El único consuelo era la presencia de los padres, hijos y maridos que, aunque encuadrados en las unidades militares, trataban en lo posible de caminar cerca de ellos para que la vista de unos rostros amigos les dieran fuerzas para continuar el camino.
Dionisio había recorrido varias veces adelante y atrás la larga columna buscando a Telías o a su esposa y había pedido información a muchos que conocía o que le había parecido conocer, pero sin resultado, hasta que un hombre le dio la respuesta que se temía ya recibir:
—Telías se ha quedado. Le vi con su mujer. Mientras todos huían hacia la puerta sur, él subía en dirección a la acrópolis llevándola de la mano. ¡Viejo testarudo! Siempre ha hecho lo que le ha venido en gana.

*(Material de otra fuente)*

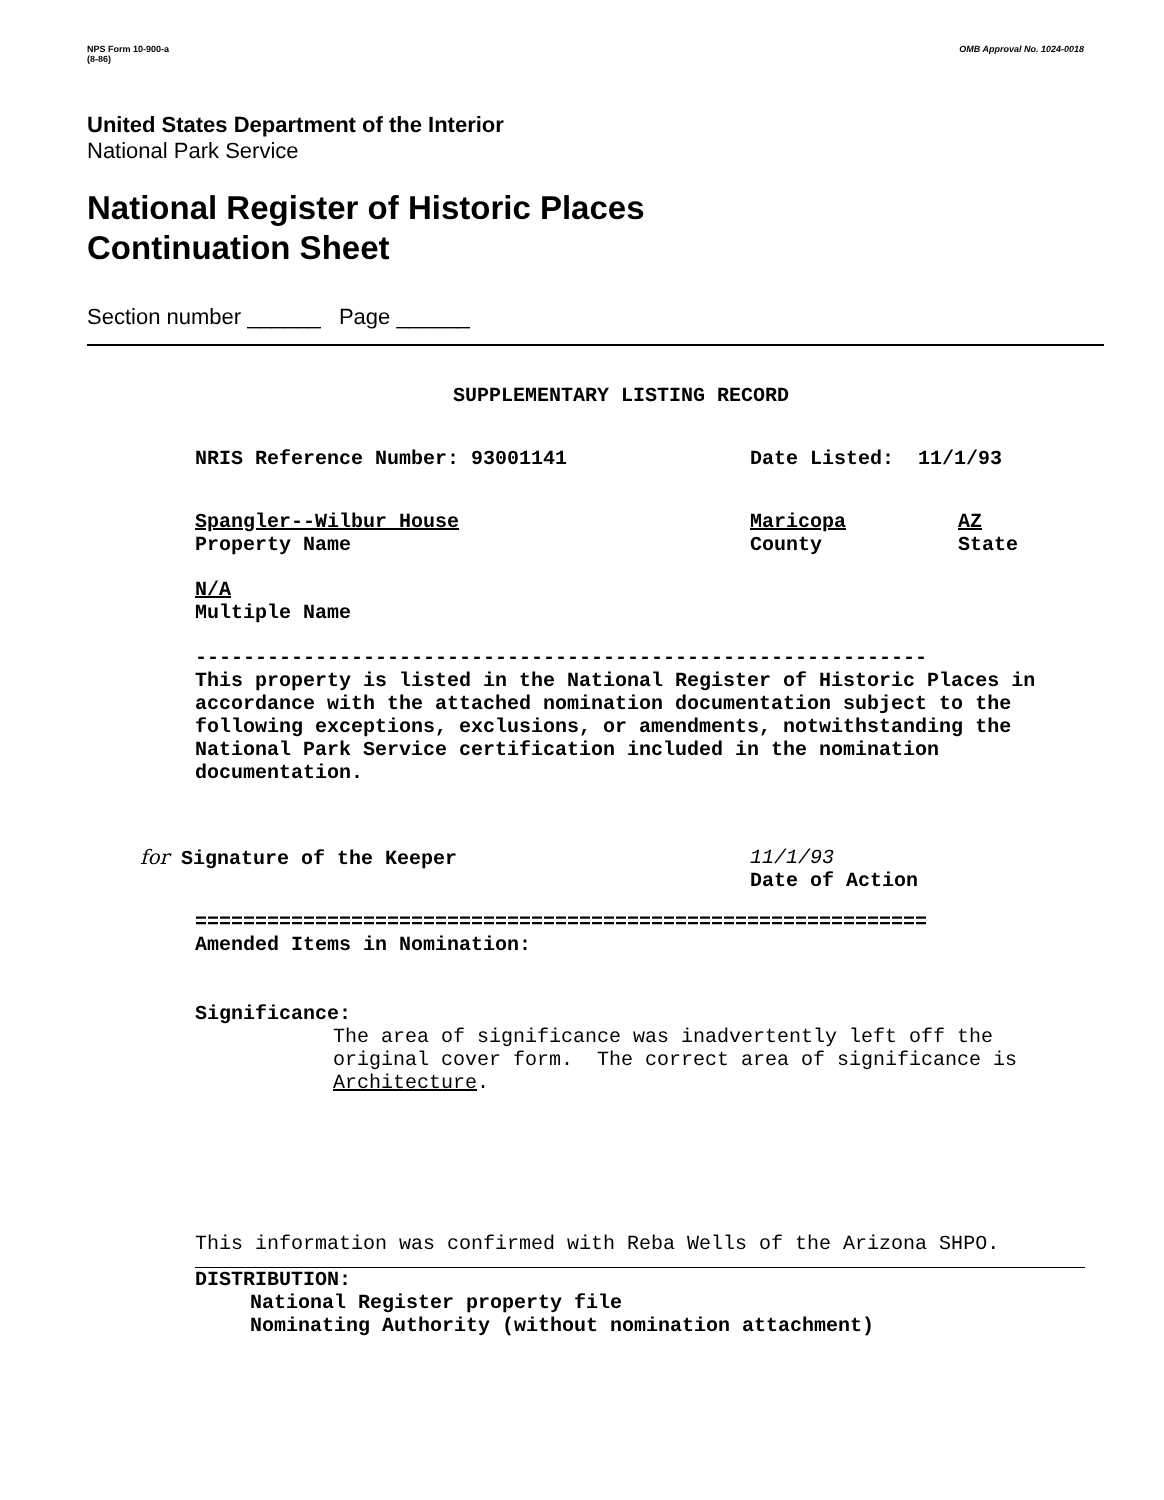NPS Form 10-900-a
(8-86)
OMB Approval No. 1024-0018
United States Department of the Interior
National Park Service
National Register of Historic Places
Continuation Sheet
Section number ______ Page ______
SUPPLEMENTARY LISTING RECORD
NRIS Reference Number: 93001141 Date Listed: 11/1/93
Spangler--Wilbur House
Property Name
Maricopa
County
AZ
State
N/A
Multiple Name
-------------------------------------------------------------
This property is listed in the National Register of Historic Places in accordance with the attached nomination documentation subject to the following exceptions, exclusions, or amendments, notwithstanding the National Park Service certification included in the nomination documentation.
for Signature of the Keeper 11/1/93
Date of Action
=============================================================
Amended Items in Nomination:
Significance:
The area of significance was inadvertently left off the original cover form. The correct area of significance is Architecture.
This information was confirmed with Reba Wells of the Arizona SHPO.
DISTRIBUTION:
National Register property file
Nominating Authority (without nomination attachment)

A aquellas palabras, Dionisio espoleó el caballo, llegó a donde estaba Dafneo a la cabeza de la columna y le pidió permiso para volver atrás.
—Estás loco. ¿Para hacer qué? —respondió Dafneo.
—Unos amigos míos se han quedado atrás. Quisiera intentar prestarles ayuda.
—Por desgracia, ya no hay nadie a quien ayudar. Ya sabes cómo las gastan esos. A los hombres que se pueden valer por sí mismos los reducen a la esclavitud para venderlos y a los otros los matan. ¿Quiénes eran tus amigos?
Dionisio meneó la cabeza.
—No importa —dijo—, no importa —y volvió atrás a lo largo de la columna.
Le había impresionado la imagen de una muchacha embarrada y tiritando de frío que avanzaba llevando de la mano a un niño y a una niña, quizá sus hermanitos más pequeños. De algún modo le recordaba a Areté y la situación tan terriblemente similar en la que la había conocido y le pareció como si los dioses le concedieran ayudarla de nuevo, aliviar el dolor que sin duda no dejaba de atormentarla en el Hades.
Se acercó a la joven, desmontó y le ofreció la capa.
—Tómala —dijo—, yo no la necesito.
La muchacha le respondió con una pálida sonrisa y reanudó su camino bajo la lluvia.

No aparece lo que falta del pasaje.